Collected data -
==*==

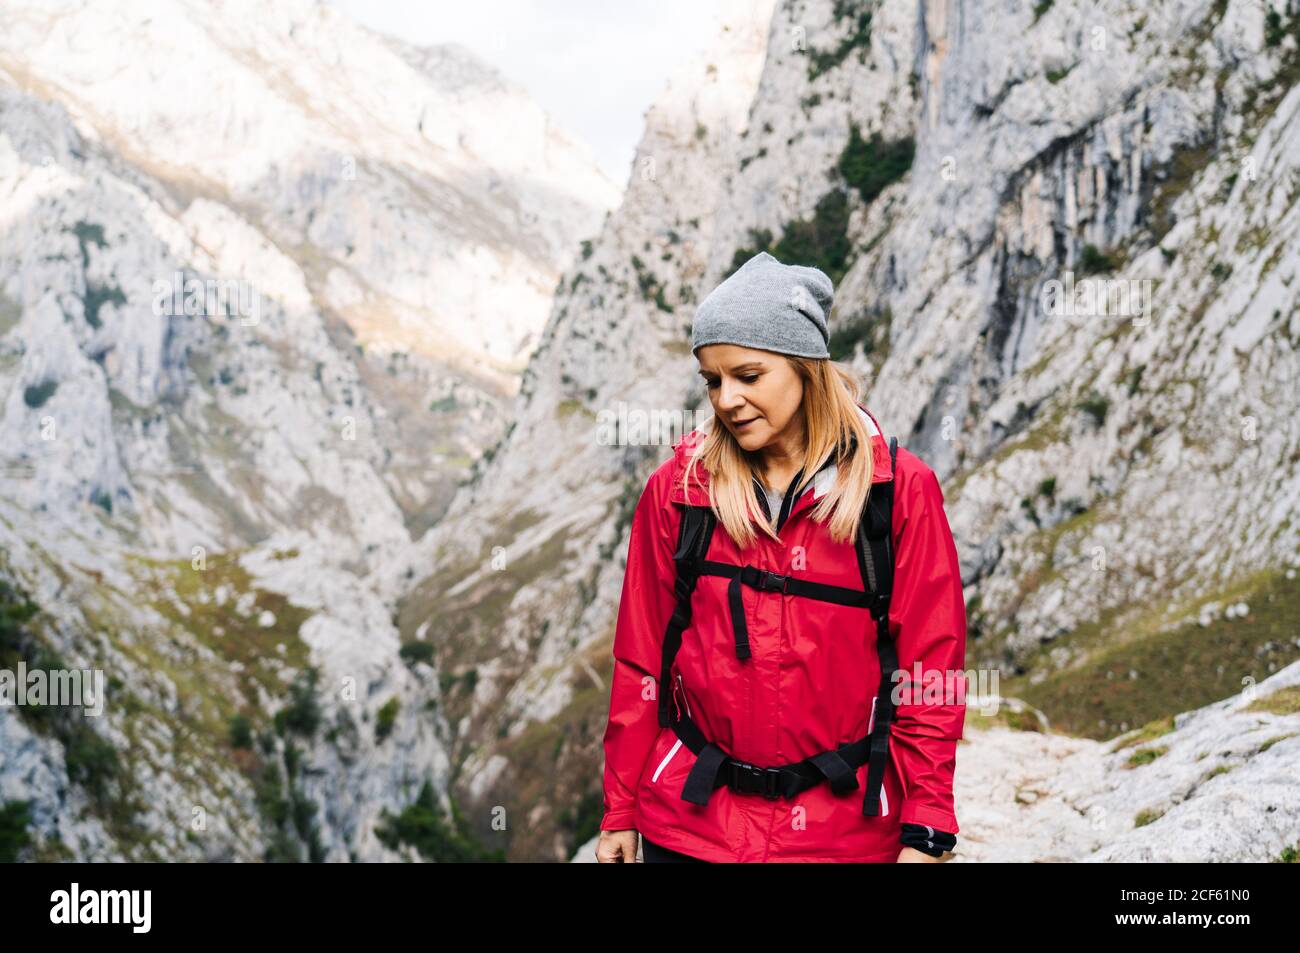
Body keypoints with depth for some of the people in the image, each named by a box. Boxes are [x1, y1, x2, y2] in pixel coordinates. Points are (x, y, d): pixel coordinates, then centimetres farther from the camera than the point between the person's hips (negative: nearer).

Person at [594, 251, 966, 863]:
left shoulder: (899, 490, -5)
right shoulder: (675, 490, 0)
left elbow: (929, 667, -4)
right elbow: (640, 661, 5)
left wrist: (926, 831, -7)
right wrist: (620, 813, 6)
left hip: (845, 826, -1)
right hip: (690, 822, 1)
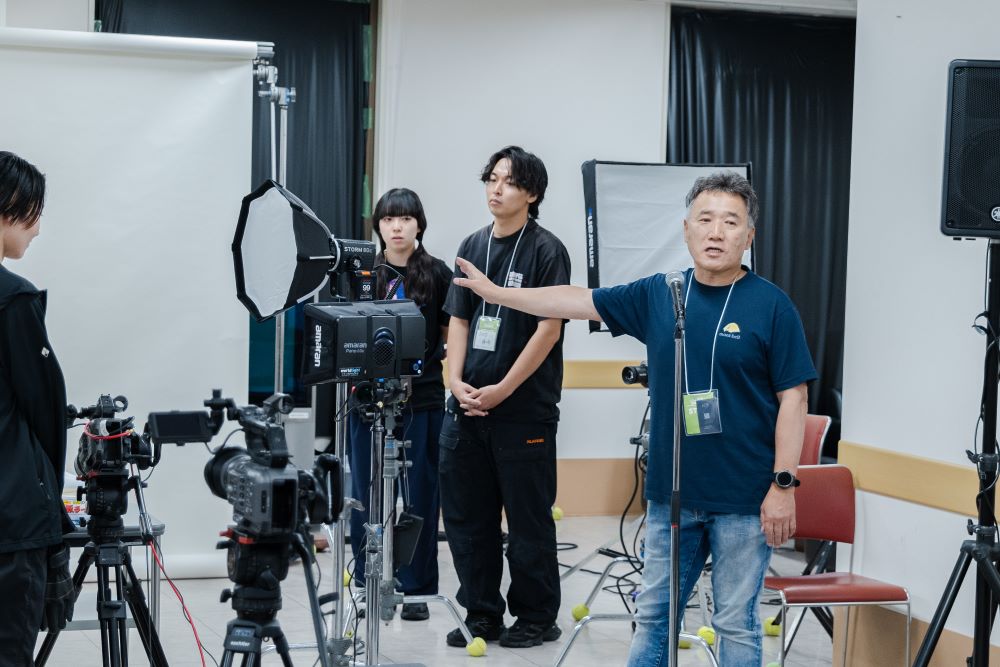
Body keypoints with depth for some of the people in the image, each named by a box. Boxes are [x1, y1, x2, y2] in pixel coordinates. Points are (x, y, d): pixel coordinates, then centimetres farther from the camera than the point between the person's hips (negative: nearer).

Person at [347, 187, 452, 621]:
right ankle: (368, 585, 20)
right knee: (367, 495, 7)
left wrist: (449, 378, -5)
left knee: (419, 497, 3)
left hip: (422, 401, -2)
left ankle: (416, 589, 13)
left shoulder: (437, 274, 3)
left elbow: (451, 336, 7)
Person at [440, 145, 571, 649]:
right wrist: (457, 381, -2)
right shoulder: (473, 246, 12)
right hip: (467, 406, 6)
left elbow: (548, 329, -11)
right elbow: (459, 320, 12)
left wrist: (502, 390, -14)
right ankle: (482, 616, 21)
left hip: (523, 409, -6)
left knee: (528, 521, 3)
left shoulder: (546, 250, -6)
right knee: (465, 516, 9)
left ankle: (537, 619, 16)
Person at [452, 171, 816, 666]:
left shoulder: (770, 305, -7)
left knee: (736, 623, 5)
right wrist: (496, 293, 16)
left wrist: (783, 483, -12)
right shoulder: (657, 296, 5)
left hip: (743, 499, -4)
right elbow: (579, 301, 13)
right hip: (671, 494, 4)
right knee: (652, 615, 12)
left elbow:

==*==

Can you reproduce all of the data above word for word, leaving out the pictures?

Body keypoints with depth for some of the people in the image, each named by a box. Boxes are [x1, y1, x2, y2] in pixel coordinates. Points are (x, y, d): pixel coordinates, then centimetres farther from the camera than the point between the person's hips (negative: nearer).

Person at [594, 251, 966, 863]:
left shoulder: (899, 490, -5)
right shoulder: (675, 490, 0)
left elbow: (929, 667, -4)
right elbow: (640, 661, 5)
left wrist: (926, 831, -7)
right wrist: (620, 813, 6)
left hip: (845, 826, -1)
right hip: (690, 822, 1)
Body keypoints with depth for some of the people in the image, each named by a box. Boxes are [x1, y1, x2, y2] in pixel coordinates. Points are (x, y, d): pixel coordinates, then centimetres farther from the camera than the point between the person's hips (negative: nearer).

Person at [347, 187, 452, 621]:
right ankle: (368, 585, 20)
right knee: (367, 495, 7)
left wrist: (449, 378, -5)
left knee: (419, 497, 3)
left hip: (422, 401, -2)
left ankle: (416, 589, 13)
left shoulder: (437, 274, 3)
left elbow: (451, 336, 7)
Person at [440, 145, 571, 649]:
right wrist: (457, 381, -2)
right shoulder: (473, 246, 12)
right hip: (467, 406, 6)
left elbow: (548, 329, -11)
right elbow: (459, 320, 12)
left wrist: (502, 390, -14)
right ankle: (482, 616, 21)
left hip: (523, 409, -6)
left knee: (528, 521, 3)
left shoulder: (546, 250, -6)
right knee: (465, 516, 9)
left ankle: (537, 619, 16)
Person at [452, 171, 816, 666]:
left shoulder: (770, 305, -7)
left knee: (736, 623, 5)
right wrist: (496, 293, 16)
left wrist: (783, 483, -12)
right shoulder: (657, 296, 5)
left hip: (743, 499, -4)
right elbow: (579, 301, 13)
right hip: (671, 494, 4)
right knee: (652, 615, 12)
left elbow:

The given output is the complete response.